The documentary, co-directed by Khan and Toronto-based filmmaker Lawrence Jackman, will have its world premiere at Hot Docs this Sunday. Sarah Polley is an executive producer on the project.
In the film, Khan, 43, and Steve, whose last name is never disclosed, visit the Ottawa apartment they used to share, walk through the halls of their former high school and discuss their past with and without a counsellor present. They recall details of the violence that occurred throughout their relationship.
“There is something so satisfying about being able to tell the person who hurt you what exactly it is they did,” Khan tells the Star in an email.
She says when Steve started being accountable for his behaviour, 20-plus years later, she felt she was finally able to start healing.
“I no longer have nightmares about being hurt. Flashbacks of incidents of vio- lence I experienced are happening a lot less. I don’t anticipate violence wherever I go. I’m sleeping better. I feel a sense of calm and happiness I haven’t felt before,” she says.

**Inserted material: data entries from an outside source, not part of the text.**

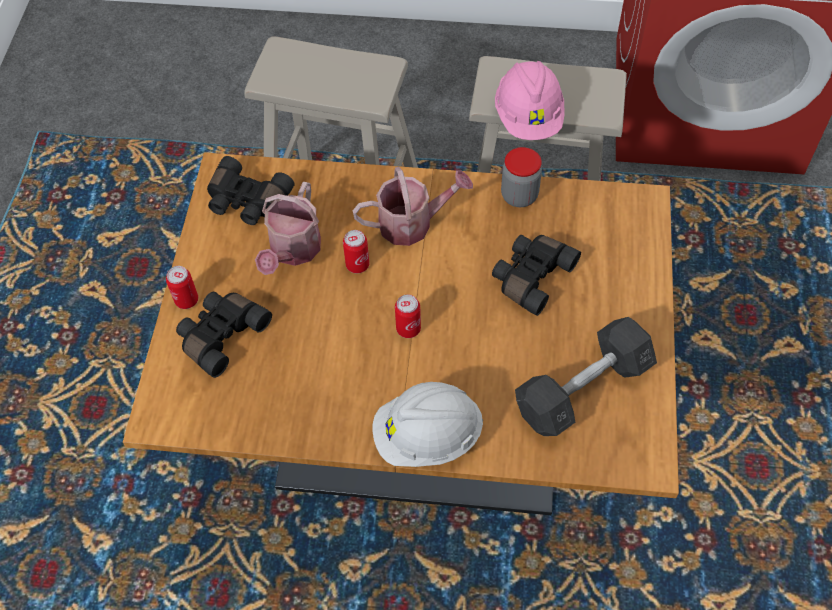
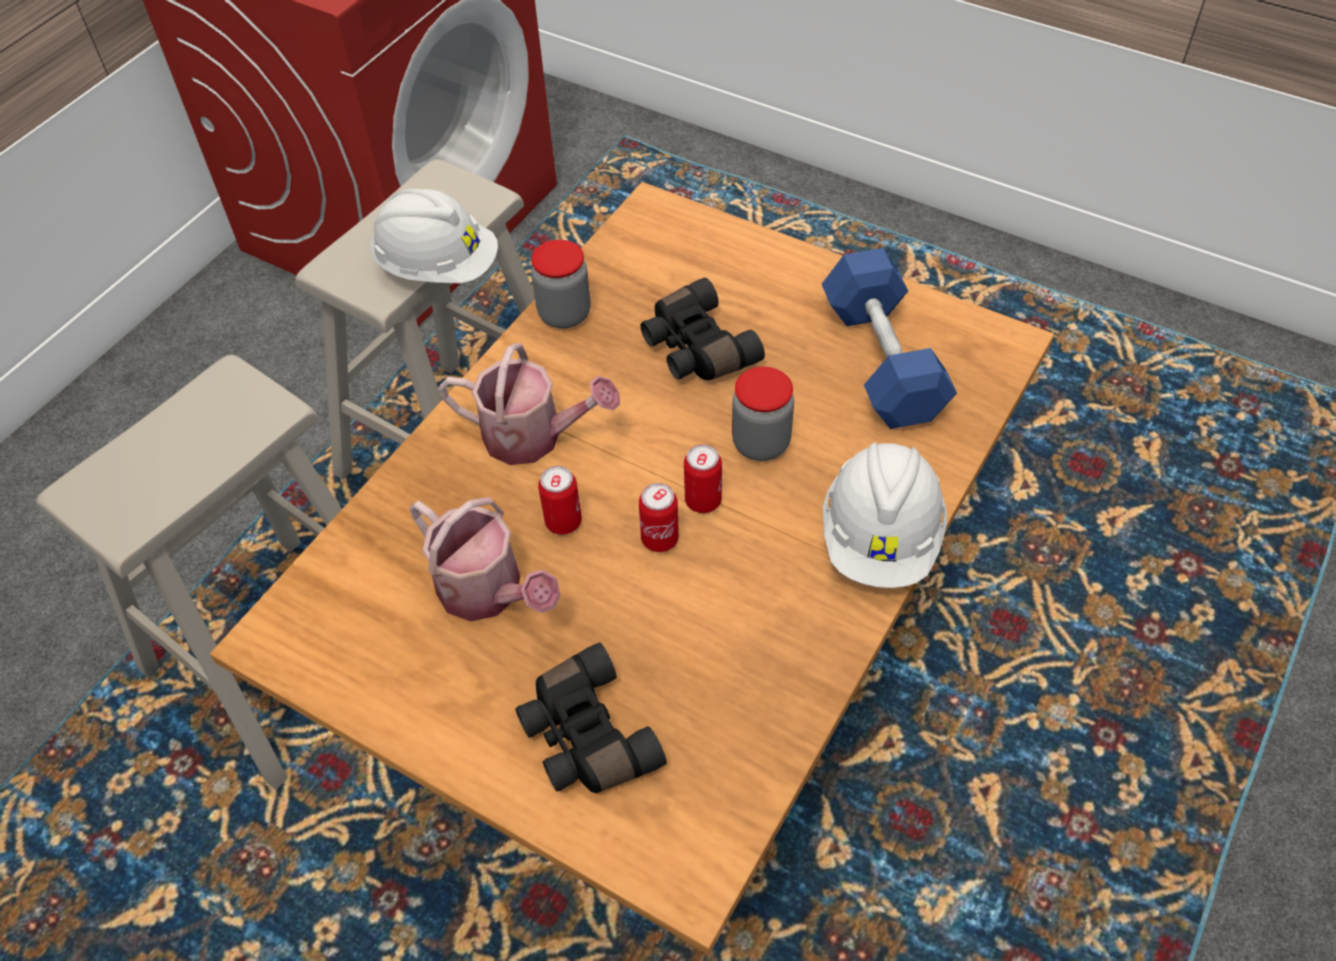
camera: 65 degrees left, 5 degrees down
(186, 300) = (489, 767): can -> can (660, 539)
(247, 202) = (354, 623): black binoculars -> none
(412, 223) = (533, 436): watering can -> watering can turned 90 degrees clockwise
(470, 343) = (761, 443): none -> jar
(528, 117) = (438, 267): pink hard hat -> white hard hat
(583, 389) = (882, 361): grey dumbbell -> blue dumbbell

In the film, they visit the spot where their lockers used to be — Steve remembers the location, while Khan barely recognizes the school’s hallways. She says she rarely looked up when she was a student there, afraid Steve would catch her glancing the wrong way.
Beginning a couple of years after Khan left Steve, the two began bumping into each other in the streets.
At one of the more recent encounters a few years ago, she asked him if he’d speak with her on camera about their relationship, suggesting the insight might be helpful to others experiencing violence.
About half a year later, he reached out and said he was ready to try.
Khan had initially wanted to make a film about the perpetrators of abuse and the counsellors who work with them. Early on, she had only planned to have a small role as a subject in the film herself. But, she tells the Star, she realized it might be tough to find others who would speak on record about their own violent actions. She wanted to show both sides of the story and have it led by someone who had experienced abuse, so she and Steve became the focus of the film.
“It’s not often we hear about people being accountable to those they have harmed,” she says.
Khan says that going into the project, she hadn’t considered that people who have been violent could work toward living a completely non-violent life.
She says her talks with Steve changed the way she approaches her work as an advocate and counsellor for those who experience domestic violence. She thinks believing people can change can be powerful enough to save lives.
“Many people don’t want to hear from people who use violence. We hold anger towards people who have hurt others. This is a valid emotion. However, it’s okay to be angry and care for someone who has used violence.”
Both filmmakers say some scenes will be hard to watch and that it’s intentional — they want to show what these discussions looks like.
To stop violence, Khan says, both the violent person and the abused person can benefit from access to resources and support.
“Talking to Attiya is the reason I’m healing,” Steve said in a statement to the National Film Board of Canada.
“If we hadn’t done this, she might know that I’m sorry, but those are just words. I’m hoping that really sitting down and doing this is showing her how sorry I am.”
Steve told Khan he never abused anyone before his relationship with her. Khan says she hasn’t asked him whether or not he’s ever used violence against anyone since. She says she knows revisiting their past was hard for Steve too, and thinks he was brave for agreeing to take part in the film.
Khan says no one should feel pressure to reconnect with the person who was violent to them if they don’t want to. For those who want to try it, she suggests looking into local resources that might be able to assist with the encounters.
Khan hopes her film makes it in front of policymakers, schools and those working in criminal justice system and social services.
She wants them to think how they can help people on both sides of violent relationships.
“We all need to collaborate and invest in resources that provide a whole range of options for people who have experienced violence to find justice, support and healing,” she says. “One path towards justice isn’t enough.” Tickets to screenings on April 30, May 1 and May 6 are available online. A Better Man is presented by the National Film Board of Canada and Intervention Productions, in association with TVO.